Я зашел в магазин и купил две булочки, мясной салат с майонезом, сухое молоко, пирожное «поцелуй негра» и банку растворимого кофе. У себя в комнатке я съел булочки и салат, и еда показалась мне небесно вкусной. Вскипятил воду в эмалированной кружке привезенным из Москвы маленьким спиральным кипятильником. Выпил кофе с молоком. Съел «поцелуй негра». Блаженство! Потом опять пошел в магазин. Купил себе дешевые часы, носки, трусы, джинсы, пару приличных ботинок, бежевую курточку и синюю шапочку с козырьком. Старое советское барахло тут же выкинул. Затем не удержался, пошел в книжный и купил на сто марок альбомы по искусству и словари. Начал листать альбомы, даже попытался перевести несколько страниц монографии о Климте. Господи, как интересно и хорошо!
Походил по городку, посмотрел на архитектуру, на немцев, на природу.
Изумила бедность. Развалины. Лица у аборигенов – как будто вырублены топором. Пожилые женщины – похожи на ведьм на иллюстрациях к детским сказкам. Интеллигентных лиц нет вообще. Красивых девушек не видно. В нижней части города – неработающие текстильные фабрики.
По ночам в Глаухау почему-то невыносимо воняло. Вода в речке была цвета помоев и тоже скверно пахла. Зато леса вокруг Глаухау были замечательные.
Я тогда и не знал, что под ними – урановая руда. Ее добывал комбинат «Висмут», которым командовали советские. Недалеко от Глаухау до сих пор возвышаются гигантские пирамиды порожней породы.
…
Приехали остальные жители нашего лагеря. Начались ежедневные шестичасовые занятия немецким языком. Занятия эти были нудными, тяжелыми – трудно взрослому учить чужой язык. Не запоминаются слова, сколько их ни повторяй. Говорили наши преподавательницы на саксонском диалекте. С каждым днем занятий наши ряды таяли. Немецким языком овладело только около четверти обитателей лагеря. В основном женщины.

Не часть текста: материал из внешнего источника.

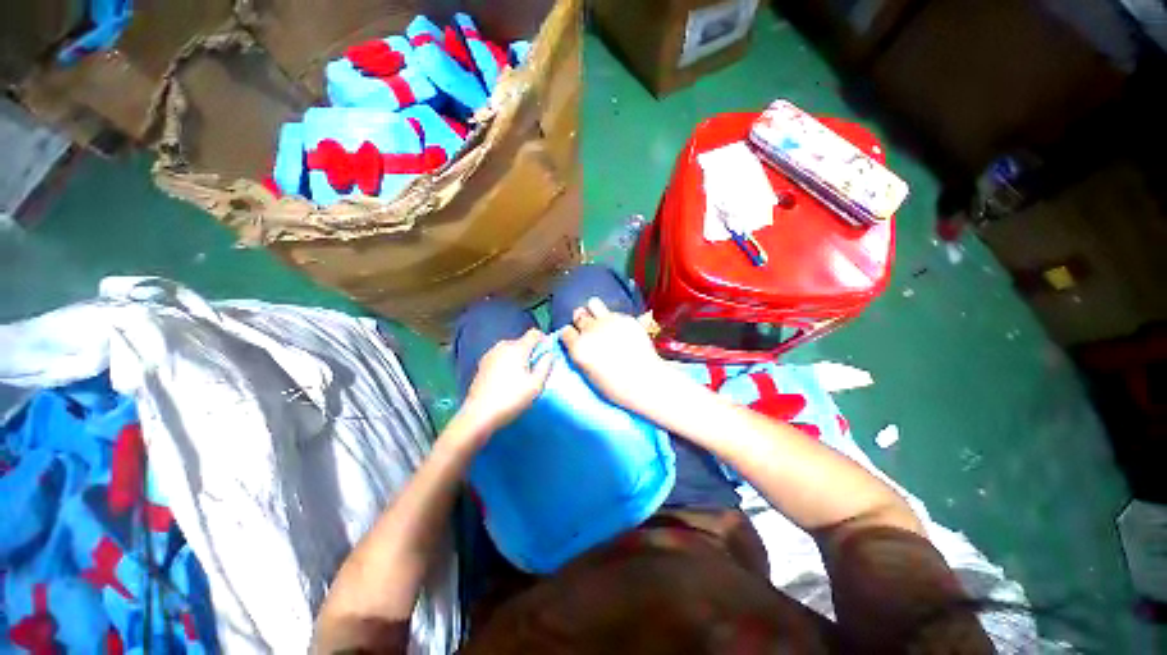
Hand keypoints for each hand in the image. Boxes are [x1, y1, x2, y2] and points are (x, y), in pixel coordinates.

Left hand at [458, 329, 553, 437]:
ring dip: (518, 358)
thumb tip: (549, 353)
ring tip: (521, 377)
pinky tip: (506, 380)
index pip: (534, 333)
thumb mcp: (536, 384)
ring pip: (510, 350)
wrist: (479, 414)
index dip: (544, 340)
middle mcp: (502, 346)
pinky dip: (507, 363)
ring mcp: (490, 354)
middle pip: (522, 342)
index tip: (547, 355)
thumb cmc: (511, 398)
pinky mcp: (482, 364)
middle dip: (531, 351)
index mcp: (517, 348)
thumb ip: (546, 365)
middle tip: (536, 370)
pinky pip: (500, 357)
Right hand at [560, 298, 672, 413]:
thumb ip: (581, 354)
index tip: (576, 339)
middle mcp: (590, 331)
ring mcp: (608, 321)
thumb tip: (579, 342)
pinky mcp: (625, 318)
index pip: (565, 331)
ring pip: (593, 303)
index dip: (571, 335)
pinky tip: (621, 329)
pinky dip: (614, 318)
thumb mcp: (589, 374)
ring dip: (594, 311)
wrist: (645, 381)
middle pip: (578, 315)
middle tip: (591, 331)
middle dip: (582, 322)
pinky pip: (613, 311)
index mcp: (578, 348)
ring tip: (602, 321)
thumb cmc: (616, 387)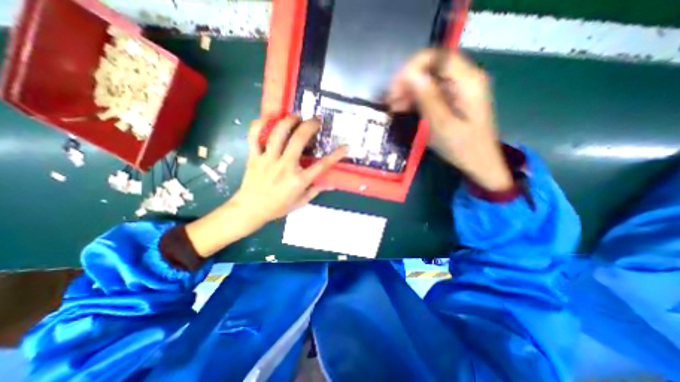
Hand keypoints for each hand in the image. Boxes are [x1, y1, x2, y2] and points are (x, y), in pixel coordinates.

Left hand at [233, 115, 346, 225]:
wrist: (250, 209)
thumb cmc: (278, 207)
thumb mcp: (300, 202)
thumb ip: (315, 190)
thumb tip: (330, 183)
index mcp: (298, 180)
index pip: (322, 165)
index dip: (335, 155)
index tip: (344, 147)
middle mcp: (285, 166)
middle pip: (299, 140)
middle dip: (310, 126)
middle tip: (316, 120)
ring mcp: (268, 160)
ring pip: (278, 134)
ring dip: (289, 121)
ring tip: (296, 116)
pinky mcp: (254, 157)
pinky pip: (254, 137)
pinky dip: (260, 124)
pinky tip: (269, 119)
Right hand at [388, 49, 508, 192]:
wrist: (478, 163)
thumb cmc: (462, 147)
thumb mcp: (442, 125)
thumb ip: (428, 98)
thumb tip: (409, 75)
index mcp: (467, 81)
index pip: (437, 57)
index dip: (412, 67)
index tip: (395, 87)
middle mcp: (463, 79)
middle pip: (431, 67)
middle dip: (407, 80)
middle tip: (390, 100)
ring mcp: (457, 90)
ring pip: (427, 79)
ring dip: (408, 90)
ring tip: (393, 106)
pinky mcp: (450, 100)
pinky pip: (429, 92)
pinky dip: (414, 98)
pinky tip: (402, 108)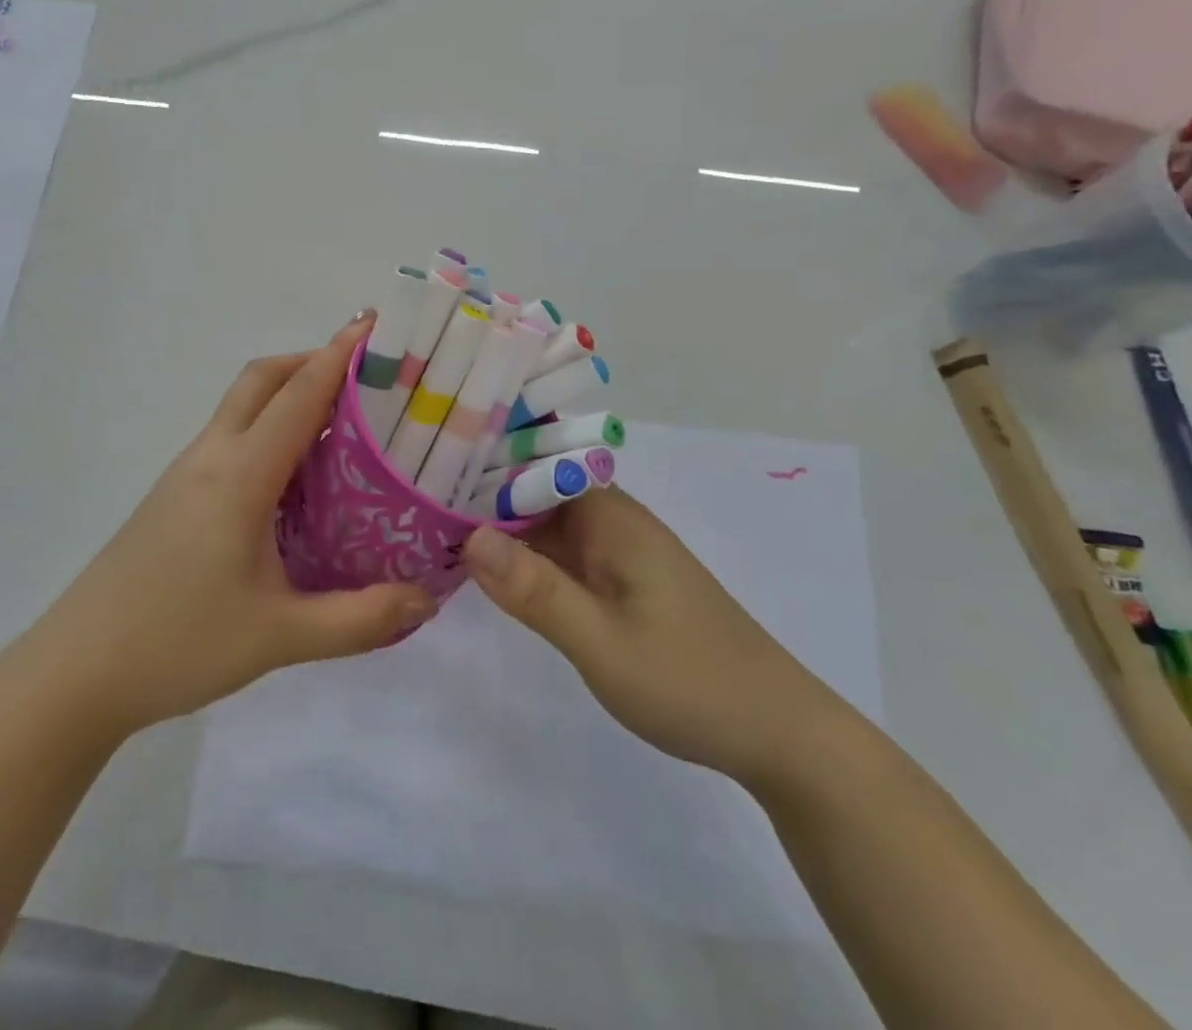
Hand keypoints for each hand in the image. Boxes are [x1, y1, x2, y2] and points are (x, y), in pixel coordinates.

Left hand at [30, 312, 437, 737]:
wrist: (75, 672)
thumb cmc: (177, 644)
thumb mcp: (279, 637)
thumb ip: (359, 620)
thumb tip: (429, 601)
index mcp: (240, 475)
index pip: (298, 396)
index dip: (337, 356)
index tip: (373, 326)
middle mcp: (212, 458)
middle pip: (261, 380)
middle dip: (310, 362)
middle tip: (364, 377)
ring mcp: (187, 474)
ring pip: (241, 406)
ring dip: (288, 394)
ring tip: (342, 422)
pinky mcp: (174, 495)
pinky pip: (230, 438)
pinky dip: (268, 428)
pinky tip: (294, 476)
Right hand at [463, 487, 844, 784]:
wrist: (776, 731)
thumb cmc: (689, 680)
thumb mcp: (601, 642)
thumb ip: (535, 590)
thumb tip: (469, 535)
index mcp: (611, 516)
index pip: (538, 462)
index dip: (485, 459)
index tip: (428, 466)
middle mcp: (612, 520)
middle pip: (536, 489)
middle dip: (481, 492)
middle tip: (414, 497)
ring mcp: (616, 551)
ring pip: (545, 522)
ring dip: (499, 525)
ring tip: (433, 524)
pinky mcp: (619, 581)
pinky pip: (560, 553)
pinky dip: (523, 556)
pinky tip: (485, 567)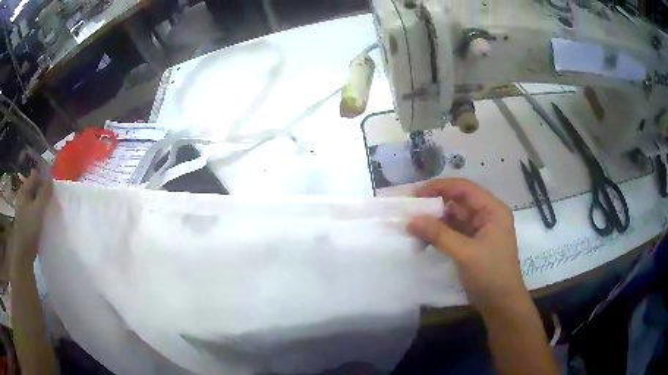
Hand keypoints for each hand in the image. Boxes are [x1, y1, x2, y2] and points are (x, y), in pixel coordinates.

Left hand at [9, 171, 52, 268]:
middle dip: (42, 192)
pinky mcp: (25, 223)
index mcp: (24, 191)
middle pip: (34, 188)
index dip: (43, 179)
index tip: (52, 189)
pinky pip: (33, 213)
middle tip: (51, 201)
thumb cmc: (29, 228)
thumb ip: (44, 194)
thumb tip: (51, 180)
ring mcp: (23, 211)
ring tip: (48, 212)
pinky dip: (38, 214)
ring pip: (33, 201)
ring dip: (41, 204)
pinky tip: (43, 222)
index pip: (35, 176)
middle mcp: (22, 197)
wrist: (23, 254)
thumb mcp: (38, 209)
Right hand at [407, 178, 527, 313]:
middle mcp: (487, 215)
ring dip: (434, 222)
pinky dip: (438, 235)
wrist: (501, 305)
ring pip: (453, 218)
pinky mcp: (472, 245)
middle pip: (458, 202)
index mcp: (492, 210)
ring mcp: (479, 231)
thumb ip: (439, 235)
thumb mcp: (466, 254)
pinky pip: (453, 233)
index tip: (415, 195)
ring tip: (413, 228)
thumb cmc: (491, 275)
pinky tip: (423, 241)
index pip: (464, 188)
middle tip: (410, 211)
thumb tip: (411, 220)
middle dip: (434, 205)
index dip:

За всю мою московскую жизнь я не видел таких неприятных евреев, каких повидал в «лагере для еврейских беженцев» в Глаухау и потом, в городе К., в котором был перевалочный пункт для контингентных беженцев («контингентный» означает только, что каждая земля Германии обязана была принять свой «контингент», свое количество таких беженцев). Невежественные грубые примитивные люди. Часто с криминальными замашками. Многие принципиально не платили в поездах. Некоторые подворовывали в окрестных магазинчиках. И бахвалились этим. Один еврей из Ленинграда, которого прозвали за его успехи в овладении немецким языком «Цвай нога», просверлил в монетке дырочку, продел в нее ниточку и бросал ее в телефонный аппарат. Аппарат монетку проглотить не мог и «Цвай нога» беззаботно болтал часами со своими неуехавшими ленинградскими родственниками и описывал жизнь в Глаухау примерно так: «Глуховка – кошмар, но Германия – прелесть. Приезжайте скорее все сюда. Эти идиоты платят нам деньги ни за что. Мне вылечили все зубы и собираются делать протез. Я купил электрический утюг с паром».
После звонка он вытягивал монетку за ниточку обратно…
Долгие его переговоры заинтересовали телефонную компанию, его вычислили и поймали с поличным. Цвай нога рассказывал: «Представляешь, беседую я себе с тетей Бертой. Убеждаю ее, что надо продать дачу и валить сюда. А она не хочет продавать дачу, она там с Сеней прожила сорок лет. У нее там райские кущи. Вот, говорю я, говорю, ну а в автомате моя монетка с ниточкой, понимаешь, автомат икает-икает, но монетку не берет. Ты ведь знаешь, я близорукий, вижу плохо без очков. На время разговора я очки снял, а потом надел, хотел тете Берте адрес продиктовать. И вижу я… Как в кошмаре… ко всем стеклам кабины с другой стороны какие-то люди носами прижались. Помнишь, в детстве, так делали… получается свинья, пятачок. И вот пять таких свиней смотрят на меня огромными глазами и лыбятся, лыбятся… Я чуть от страха не умер, а это были полицейские».